A label that’s spent seventeen years curating its line ups and delivering music of the same high quality, Mainframe Recordings is back with another EP showing they’re still on their A-game. Label head Disaszt has called upon many of the artists who’ve played on the infamous Mainframe stages to put their production against some of the label’s mainstay staples. There are four new revises debuted on the forthcoming ‘Twisted’ EP, with the full package set to drop in August with each track being dropped over four consecutive weeks, signaling how important the label has become since their takeover of the Viennese club world nearly two decades prior. Calling on producers Smooth, Hamilton, Dorian and Erb n Dub, there’s a sound to fit every listener and one thing can be certain… That this EP was made for the dancefloor and that’s exactly what the EP’s originals were designed for, too.
Smooth is the first to come forward and his version of Erb n Dub and Disaszt’s track Stop has the same tear out power with its drum programming and slamming pads.

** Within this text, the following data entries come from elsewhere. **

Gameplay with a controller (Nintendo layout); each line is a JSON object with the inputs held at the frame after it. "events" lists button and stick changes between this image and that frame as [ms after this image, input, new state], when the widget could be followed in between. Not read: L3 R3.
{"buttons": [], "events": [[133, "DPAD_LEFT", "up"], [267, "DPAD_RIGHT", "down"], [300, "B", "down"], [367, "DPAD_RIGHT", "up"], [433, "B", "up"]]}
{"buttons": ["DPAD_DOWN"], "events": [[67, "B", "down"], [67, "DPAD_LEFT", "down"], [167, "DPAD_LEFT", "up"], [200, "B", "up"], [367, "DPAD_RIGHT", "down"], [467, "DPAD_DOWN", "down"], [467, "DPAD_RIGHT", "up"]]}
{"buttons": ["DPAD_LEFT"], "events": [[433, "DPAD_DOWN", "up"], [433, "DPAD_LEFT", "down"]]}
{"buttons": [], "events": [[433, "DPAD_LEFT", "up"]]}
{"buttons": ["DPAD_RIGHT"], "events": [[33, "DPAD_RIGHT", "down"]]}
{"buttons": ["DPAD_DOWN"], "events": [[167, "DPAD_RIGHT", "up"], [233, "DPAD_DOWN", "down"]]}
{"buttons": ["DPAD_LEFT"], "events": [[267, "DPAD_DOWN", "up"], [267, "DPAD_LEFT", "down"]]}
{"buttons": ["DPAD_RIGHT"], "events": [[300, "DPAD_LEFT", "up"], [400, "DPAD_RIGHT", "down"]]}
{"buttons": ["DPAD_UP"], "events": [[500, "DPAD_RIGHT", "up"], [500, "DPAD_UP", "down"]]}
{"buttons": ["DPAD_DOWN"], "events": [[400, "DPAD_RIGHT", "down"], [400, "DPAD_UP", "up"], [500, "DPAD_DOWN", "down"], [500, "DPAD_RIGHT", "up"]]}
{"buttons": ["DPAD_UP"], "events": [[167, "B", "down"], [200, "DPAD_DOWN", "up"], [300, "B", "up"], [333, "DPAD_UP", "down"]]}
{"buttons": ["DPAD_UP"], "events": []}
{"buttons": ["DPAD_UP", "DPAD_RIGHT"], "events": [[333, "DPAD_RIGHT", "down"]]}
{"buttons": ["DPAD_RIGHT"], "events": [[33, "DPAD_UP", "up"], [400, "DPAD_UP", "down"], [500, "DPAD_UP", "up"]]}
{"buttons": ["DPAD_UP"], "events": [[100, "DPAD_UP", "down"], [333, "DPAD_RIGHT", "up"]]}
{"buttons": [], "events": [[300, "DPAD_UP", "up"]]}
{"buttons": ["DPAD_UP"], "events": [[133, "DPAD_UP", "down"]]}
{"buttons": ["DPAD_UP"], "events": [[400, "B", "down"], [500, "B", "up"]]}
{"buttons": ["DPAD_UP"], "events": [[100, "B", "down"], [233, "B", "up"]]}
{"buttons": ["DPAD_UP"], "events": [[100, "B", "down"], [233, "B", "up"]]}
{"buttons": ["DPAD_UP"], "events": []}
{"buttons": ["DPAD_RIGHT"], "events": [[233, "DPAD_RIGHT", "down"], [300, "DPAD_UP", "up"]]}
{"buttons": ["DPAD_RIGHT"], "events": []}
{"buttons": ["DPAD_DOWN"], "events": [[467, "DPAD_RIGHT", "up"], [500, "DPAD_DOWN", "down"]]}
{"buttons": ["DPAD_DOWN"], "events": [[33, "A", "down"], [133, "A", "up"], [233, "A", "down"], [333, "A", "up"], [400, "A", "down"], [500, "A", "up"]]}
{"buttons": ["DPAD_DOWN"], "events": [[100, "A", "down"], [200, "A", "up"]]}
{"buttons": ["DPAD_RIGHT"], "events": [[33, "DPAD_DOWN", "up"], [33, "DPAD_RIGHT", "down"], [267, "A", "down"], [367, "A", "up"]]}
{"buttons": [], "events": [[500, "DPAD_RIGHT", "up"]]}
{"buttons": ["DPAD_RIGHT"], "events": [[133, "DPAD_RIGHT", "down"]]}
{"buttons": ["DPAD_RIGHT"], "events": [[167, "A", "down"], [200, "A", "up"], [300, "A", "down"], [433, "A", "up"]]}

Slovenian Smooth has a knack for hard basslines and precisely grafted hooks, something which is apparent as soon as his version ignites.
RAM Records roster artist Hamilton follows with his remix of Dorian & Skore Powertool, a mean old-school roller which carries itself with stabbing bass riffs. This EP has been precisely curated to maintain Mainframe’s superiority and the old-school rhythms of Hamilton aids that.
Dorian then makes another appearance, this time through his own remix of Kutlo’s Raw, as nasty as its prototype and channeling the same crackling LFOs. It’s a hurter, something you’d imagine on the set list of any Mainframe night.
Araonic’s Stomp is given the Erb n Dub treatment, starting with the same lulling intro before its chaotic lasers begin. It switches into a midsection slammer, before pulling the curtains on a short documentary of Mainframe’s history over the last seventeen years. The neck-snapping intensity of these records speak for themselves. It’s once again time to re emerge yourself in the world of Mainframe, converging the skills of its guests into one EP.